[Items from a dataset]
# # #
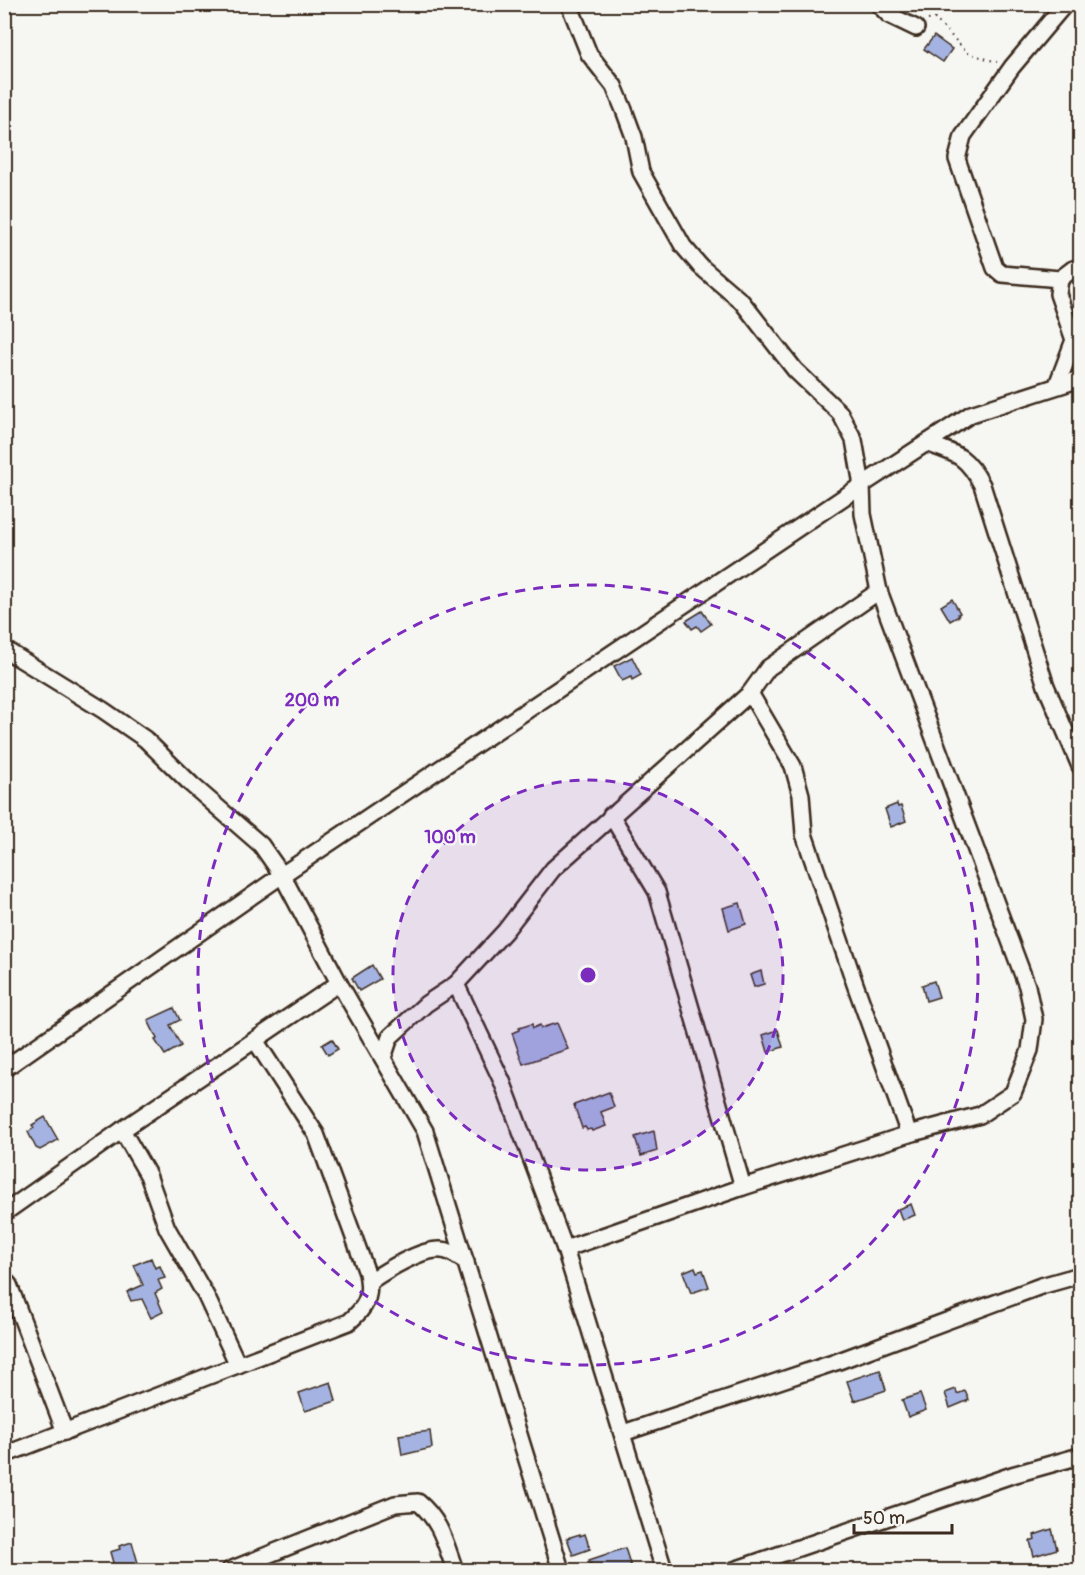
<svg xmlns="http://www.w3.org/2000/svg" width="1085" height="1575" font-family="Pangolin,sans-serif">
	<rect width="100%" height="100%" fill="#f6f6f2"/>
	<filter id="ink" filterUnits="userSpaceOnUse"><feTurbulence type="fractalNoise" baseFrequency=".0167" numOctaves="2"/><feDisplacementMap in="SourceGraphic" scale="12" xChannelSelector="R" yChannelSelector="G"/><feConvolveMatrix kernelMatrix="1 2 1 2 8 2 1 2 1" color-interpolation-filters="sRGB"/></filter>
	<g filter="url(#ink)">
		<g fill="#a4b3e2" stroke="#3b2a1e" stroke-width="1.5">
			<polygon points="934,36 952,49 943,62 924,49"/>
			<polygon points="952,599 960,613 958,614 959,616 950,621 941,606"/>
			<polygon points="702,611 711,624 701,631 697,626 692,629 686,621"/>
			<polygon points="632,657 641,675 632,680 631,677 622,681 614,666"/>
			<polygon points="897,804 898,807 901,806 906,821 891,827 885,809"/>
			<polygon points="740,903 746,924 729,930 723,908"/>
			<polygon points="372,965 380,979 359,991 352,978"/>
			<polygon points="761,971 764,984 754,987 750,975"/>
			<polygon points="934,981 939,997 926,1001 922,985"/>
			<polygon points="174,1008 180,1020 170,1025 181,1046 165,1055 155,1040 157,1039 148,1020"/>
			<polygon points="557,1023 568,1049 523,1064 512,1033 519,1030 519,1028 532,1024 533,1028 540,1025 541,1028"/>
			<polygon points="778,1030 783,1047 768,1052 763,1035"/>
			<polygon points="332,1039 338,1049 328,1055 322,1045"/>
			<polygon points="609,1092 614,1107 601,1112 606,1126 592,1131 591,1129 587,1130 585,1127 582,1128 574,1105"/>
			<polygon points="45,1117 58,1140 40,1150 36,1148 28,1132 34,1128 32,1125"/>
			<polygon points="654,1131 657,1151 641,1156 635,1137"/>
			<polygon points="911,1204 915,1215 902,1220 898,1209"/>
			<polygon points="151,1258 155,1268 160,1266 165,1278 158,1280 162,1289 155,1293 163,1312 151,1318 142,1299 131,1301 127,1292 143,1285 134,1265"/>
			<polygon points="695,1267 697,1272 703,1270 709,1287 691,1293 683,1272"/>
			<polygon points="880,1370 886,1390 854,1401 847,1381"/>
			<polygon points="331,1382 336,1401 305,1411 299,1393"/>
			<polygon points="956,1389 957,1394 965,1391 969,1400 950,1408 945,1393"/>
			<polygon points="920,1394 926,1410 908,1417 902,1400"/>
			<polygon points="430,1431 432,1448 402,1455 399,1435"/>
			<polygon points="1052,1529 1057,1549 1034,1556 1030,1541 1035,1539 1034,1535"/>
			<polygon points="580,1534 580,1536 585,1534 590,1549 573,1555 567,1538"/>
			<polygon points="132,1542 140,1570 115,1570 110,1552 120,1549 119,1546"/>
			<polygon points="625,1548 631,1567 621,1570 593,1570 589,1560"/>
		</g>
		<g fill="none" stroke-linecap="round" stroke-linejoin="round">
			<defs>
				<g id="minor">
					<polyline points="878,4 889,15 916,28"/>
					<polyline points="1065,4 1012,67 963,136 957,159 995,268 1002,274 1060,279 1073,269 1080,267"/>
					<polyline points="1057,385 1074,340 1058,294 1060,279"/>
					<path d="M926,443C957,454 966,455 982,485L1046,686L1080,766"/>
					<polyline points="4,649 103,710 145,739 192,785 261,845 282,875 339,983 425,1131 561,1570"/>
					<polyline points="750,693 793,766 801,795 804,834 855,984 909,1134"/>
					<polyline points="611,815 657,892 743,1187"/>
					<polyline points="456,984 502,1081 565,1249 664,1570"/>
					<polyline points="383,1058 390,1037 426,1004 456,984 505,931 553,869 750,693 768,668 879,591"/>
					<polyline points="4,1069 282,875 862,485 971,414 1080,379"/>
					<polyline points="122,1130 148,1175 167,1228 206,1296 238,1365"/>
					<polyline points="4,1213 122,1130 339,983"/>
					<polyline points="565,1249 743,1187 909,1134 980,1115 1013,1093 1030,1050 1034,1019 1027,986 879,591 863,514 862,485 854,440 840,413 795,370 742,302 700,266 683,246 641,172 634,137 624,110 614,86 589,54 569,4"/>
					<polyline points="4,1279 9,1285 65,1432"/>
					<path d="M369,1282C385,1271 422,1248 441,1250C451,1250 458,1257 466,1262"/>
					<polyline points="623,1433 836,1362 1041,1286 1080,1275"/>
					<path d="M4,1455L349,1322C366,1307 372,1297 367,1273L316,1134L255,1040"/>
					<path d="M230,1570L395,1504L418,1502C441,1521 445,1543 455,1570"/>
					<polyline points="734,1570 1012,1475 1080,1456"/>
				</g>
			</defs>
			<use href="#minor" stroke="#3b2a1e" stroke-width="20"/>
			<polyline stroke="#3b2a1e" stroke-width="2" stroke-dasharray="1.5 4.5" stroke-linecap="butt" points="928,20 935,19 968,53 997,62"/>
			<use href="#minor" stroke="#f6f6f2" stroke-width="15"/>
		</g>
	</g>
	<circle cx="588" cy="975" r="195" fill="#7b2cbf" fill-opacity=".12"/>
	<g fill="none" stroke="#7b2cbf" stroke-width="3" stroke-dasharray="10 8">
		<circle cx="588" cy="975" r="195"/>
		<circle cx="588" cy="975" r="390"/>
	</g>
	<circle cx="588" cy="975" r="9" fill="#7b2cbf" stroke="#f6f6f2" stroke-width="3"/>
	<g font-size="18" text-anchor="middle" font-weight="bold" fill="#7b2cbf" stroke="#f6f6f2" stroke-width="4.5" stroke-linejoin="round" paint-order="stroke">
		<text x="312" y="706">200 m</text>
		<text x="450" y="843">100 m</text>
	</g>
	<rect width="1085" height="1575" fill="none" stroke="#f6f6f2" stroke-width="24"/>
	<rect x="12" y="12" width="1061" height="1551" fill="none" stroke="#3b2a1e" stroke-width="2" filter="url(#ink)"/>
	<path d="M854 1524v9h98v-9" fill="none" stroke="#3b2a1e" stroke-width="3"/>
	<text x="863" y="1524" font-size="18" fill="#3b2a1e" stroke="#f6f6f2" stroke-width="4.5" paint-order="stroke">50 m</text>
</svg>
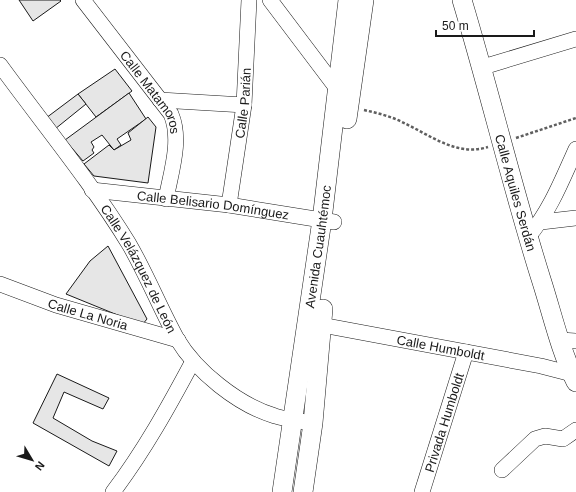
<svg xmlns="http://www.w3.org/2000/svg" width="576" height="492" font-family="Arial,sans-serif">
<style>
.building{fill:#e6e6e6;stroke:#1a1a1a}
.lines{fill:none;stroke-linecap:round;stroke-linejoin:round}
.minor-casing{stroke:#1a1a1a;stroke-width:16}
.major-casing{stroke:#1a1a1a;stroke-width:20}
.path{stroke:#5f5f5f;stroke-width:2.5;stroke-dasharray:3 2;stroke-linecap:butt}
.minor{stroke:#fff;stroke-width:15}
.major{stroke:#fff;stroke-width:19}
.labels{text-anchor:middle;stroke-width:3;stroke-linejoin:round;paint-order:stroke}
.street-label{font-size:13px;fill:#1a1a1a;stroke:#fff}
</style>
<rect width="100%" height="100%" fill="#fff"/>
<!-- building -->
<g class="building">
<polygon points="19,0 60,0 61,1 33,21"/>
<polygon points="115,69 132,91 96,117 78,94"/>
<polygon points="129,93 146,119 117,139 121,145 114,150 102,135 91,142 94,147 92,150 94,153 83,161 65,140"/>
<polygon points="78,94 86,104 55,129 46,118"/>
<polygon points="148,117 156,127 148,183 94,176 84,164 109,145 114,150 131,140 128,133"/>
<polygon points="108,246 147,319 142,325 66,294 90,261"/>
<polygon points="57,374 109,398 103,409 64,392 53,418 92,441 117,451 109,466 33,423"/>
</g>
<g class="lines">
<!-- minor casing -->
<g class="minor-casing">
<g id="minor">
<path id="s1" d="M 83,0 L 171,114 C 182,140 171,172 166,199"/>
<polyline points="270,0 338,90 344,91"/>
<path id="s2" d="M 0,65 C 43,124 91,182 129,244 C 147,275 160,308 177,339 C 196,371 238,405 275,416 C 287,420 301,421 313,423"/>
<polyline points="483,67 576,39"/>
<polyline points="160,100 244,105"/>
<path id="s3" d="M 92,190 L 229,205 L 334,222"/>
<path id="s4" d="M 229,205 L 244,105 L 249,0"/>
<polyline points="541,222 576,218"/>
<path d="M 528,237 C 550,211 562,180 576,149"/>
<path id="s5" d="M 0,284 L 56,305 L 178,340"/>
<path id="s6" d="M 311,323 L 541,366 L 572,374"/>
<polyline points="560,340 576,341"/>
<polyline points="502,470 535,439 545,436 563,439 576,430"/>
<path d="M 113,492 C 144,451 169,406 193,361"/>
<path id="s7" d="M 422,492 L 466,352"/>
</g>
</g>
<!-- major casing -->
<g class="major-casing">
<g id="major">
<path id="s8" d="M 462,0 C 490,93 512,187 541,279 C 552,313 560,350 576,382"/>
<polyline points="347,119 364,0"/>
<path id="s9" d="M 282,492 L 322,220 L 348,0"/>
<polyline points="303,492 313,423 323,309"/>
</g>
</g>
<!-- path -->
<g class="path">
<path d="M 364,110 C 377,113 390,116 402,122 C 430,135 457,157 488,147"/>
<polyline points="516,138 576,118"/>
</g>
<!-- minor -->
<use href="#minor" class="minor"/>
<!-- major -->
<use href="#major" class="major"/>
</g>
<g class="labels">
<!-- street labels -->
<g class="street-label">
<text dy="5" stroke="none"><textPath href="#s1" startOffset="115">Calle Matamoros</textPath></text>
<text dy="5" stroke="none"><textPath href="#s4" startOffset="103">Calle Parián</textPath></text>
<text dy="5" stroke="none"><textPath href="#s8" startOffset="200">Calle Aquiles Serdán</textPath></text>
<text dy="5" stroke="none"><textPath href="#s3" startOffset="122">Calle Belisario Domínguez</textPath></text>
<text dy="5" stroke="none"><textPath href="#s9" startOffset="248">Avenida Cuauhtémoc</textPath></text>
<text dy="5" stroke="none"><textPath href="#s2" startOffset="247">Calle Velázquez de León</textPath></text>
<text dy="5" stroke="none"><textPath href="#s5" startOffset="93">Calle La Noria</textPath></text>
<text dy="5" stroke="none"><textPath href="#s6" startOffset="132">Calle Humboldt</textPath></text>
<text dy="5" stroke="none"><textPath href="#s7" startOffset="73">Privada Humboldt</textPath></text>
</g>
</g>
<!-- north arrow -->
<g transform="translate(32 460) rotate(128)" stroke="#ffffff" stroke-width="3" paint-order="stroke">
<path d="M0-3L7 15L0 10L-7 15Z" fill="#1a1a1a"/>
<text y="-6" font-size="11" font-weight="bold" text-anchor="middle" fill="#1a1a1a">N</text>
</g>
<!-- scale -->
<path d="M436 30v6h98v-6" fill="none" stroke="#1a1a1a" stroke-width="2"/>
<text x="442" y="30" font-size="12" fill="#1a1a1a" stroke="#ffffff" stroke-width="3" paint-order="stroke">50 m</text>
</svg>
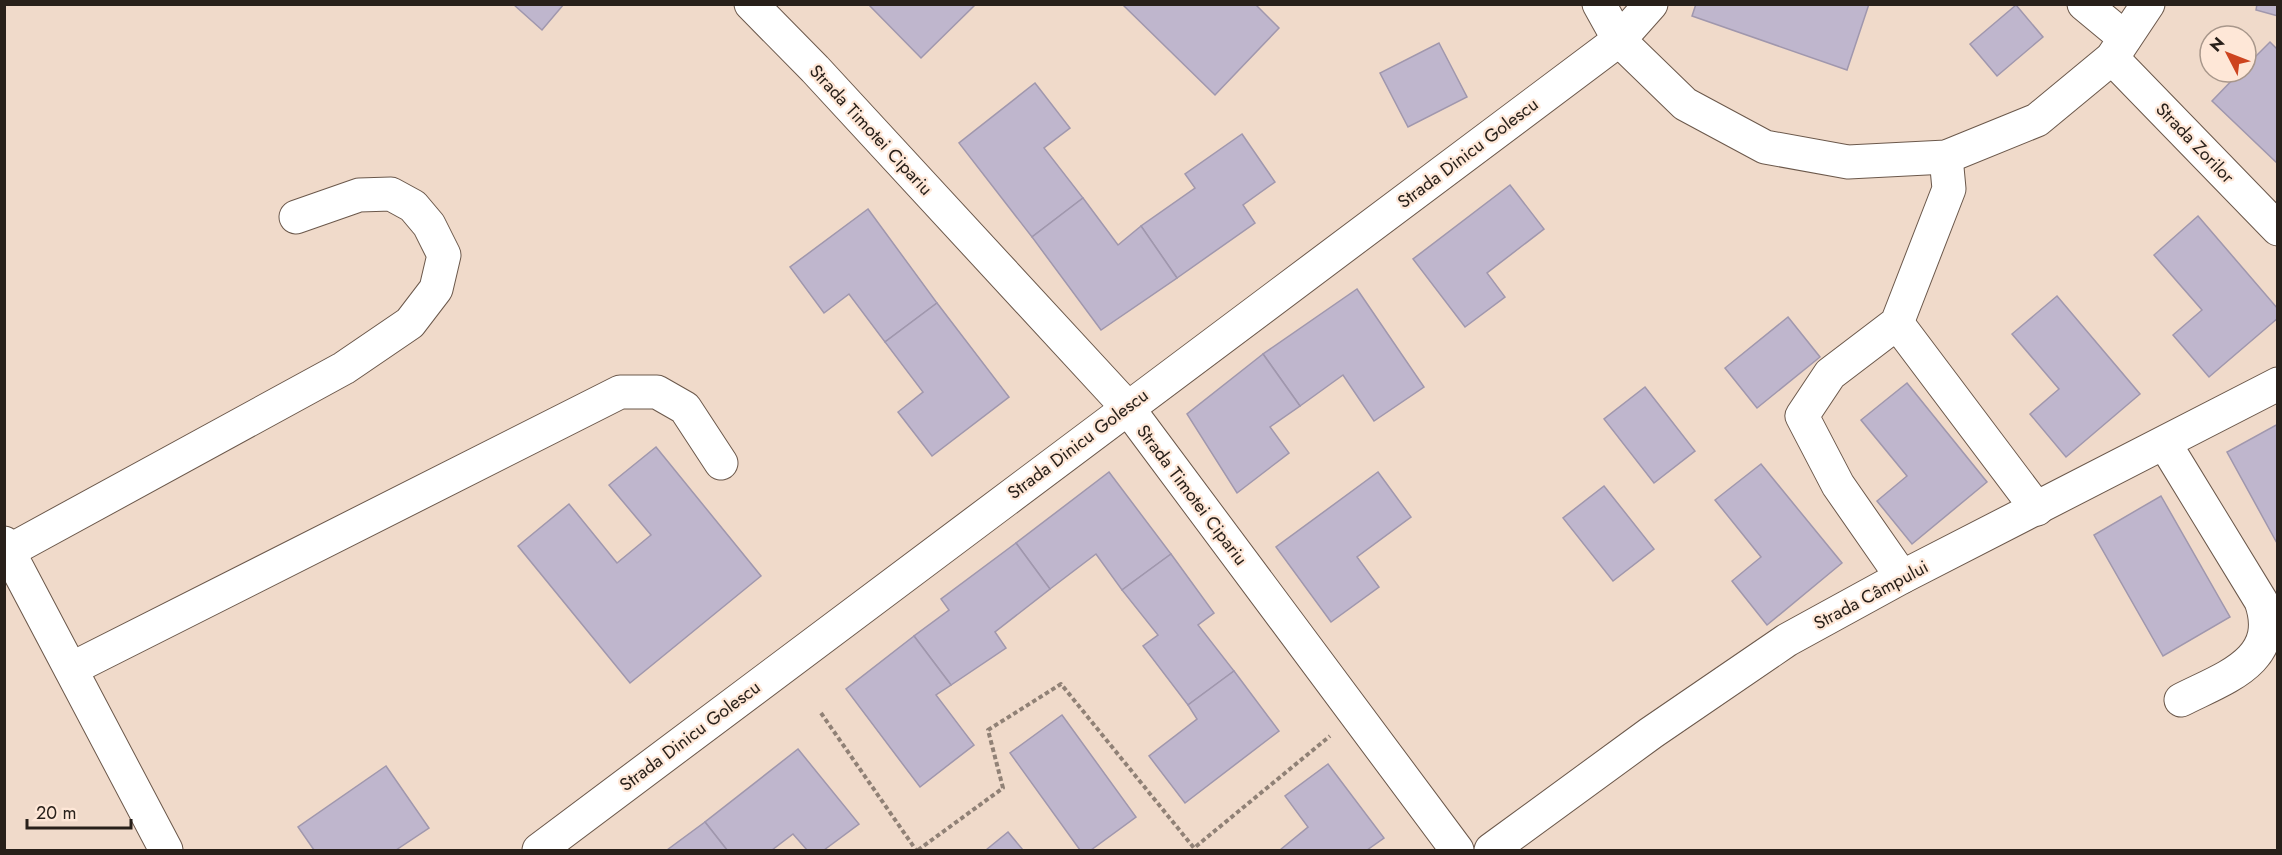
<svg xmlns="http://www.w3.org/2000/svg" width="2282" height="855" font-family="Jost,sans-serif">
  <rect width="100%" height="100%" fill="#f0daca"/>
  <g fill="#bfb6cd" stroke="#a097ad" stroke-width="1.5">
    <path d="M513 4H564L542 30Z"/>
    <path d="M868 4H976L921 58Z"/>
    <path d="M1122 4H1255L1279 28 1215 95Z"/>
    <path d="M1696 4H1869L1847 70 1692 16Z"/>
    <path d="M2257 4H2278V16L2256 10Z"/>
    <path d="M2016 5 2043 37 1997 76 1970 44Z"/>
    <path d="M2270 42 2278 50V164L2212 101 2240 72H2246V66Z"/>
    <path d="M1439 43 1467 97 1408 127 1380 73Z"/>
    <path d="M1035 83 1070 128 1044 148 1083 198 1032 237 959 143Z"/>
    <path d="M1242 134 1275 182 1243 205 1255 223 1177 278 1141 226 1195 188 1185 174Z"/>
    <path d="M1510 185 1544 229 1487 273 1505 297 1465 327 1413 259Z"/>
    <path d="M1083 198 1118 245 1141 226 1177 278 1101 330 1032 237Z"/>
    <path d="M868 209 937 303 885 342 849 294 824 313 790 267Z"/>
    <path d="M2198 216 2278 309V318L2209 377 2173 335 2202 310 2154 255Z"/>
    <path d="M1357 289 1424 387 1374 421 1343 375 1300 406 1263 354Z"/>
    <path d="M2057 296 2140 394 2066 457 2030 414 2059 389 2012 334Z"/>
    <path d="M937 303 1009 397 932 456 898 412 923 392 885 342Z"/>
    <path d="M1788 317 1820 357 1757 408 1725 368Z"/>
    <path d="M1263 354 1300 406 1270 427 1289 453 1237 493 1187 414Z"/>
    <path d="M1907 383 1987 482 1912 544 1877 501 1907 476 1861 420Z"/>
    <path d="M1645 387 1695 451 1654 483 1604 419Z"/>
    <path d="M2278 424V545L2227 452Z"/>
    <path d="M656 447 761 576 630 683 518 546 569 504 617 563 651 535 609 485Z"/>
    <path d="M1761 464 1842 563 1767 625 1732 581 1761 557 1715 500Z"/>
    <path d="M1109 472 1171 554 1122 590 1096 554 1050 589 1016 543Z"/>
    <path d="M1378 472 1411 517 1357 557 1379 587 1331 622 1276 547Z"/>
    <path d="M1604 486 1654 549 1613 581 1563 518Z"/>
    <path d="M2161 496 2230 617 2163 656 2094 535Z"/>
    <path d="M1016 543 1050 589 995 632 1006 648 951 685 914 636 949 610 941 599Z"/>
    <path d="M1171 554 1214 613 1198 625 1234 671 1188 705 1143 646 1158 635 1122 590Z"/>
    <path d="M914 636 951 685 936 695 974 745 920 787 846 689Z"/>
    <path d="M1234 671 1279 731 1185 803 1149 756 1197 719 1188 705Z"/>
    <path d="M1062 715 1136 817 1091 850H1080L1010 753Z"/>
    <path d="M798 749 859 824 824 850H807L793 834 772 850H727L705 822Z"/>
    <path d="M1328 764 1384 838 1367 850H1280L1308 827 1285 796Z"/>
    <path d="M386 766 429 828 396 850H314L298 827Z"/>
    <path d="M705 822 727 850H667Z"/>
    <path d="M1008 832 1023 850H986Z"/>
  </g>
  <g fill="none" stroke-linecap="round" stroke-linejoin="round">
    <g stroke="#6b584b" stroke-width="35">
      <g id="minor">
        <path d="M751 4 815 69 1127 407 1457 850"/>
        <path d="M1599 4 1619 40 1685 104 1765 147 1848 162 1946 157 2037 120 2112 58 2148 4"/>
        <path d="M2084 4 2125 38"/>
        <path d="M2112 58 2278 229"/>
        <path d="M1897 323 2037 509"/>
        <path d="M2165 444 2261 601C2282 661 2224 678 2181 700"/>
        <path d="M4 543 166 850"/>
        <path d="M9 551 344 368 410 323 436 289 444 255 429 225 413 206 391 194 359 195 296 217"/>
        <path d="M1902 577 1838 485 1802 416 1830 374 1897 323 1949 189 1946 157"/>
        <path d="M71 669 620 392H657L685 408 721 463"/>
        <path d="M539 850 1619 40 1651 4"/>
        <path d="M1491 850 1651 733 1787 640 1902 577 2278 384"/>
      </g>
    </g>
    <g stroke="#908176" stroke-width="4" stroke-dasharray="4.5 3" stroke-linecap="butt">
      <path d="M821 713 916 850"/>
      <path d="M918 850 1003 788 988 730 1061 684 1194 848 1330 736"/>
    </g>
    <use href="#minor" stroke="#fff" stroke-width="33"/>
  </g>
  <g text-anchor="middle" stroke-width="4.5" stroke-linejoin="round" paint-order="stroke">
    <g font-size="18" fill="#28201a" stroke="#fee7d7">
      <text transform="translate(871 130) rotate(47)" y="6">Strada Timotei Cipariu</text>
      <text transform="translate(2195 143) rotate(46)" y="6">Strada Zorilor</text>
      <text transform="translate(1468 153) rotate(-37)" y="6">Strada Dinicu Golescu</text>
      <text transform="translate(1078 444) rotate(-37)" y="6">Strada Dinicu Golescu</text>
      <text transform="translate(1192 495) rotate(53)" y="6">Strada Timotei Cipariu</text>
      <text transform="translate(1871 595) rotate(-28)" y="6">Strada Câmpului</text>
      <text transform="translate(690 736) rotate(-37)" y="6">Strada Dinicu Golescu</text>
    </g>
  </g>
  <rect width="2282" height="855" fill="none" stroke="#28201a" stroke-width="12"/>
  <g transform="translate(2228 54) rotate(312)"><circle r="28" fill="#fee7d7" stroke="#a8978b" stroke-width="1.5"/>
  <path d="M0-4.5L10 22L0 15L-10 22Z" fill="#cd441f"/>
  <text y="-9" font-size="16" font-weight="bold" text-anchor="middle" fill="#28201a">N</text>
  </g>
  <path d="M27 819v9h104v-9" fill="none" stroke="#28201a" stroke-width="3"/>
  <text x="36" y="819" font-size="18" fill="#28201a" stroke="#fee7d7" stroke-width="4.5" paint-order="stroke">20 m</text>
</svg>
# # #
[TASK TO COMPLETE]
Copy each line above that contains the string "lines".

[RESULT OF THIS EXERCISE]
.lines{fill:none;stroke-linecap:round;stroke-linejoin:round}
<g class="lines">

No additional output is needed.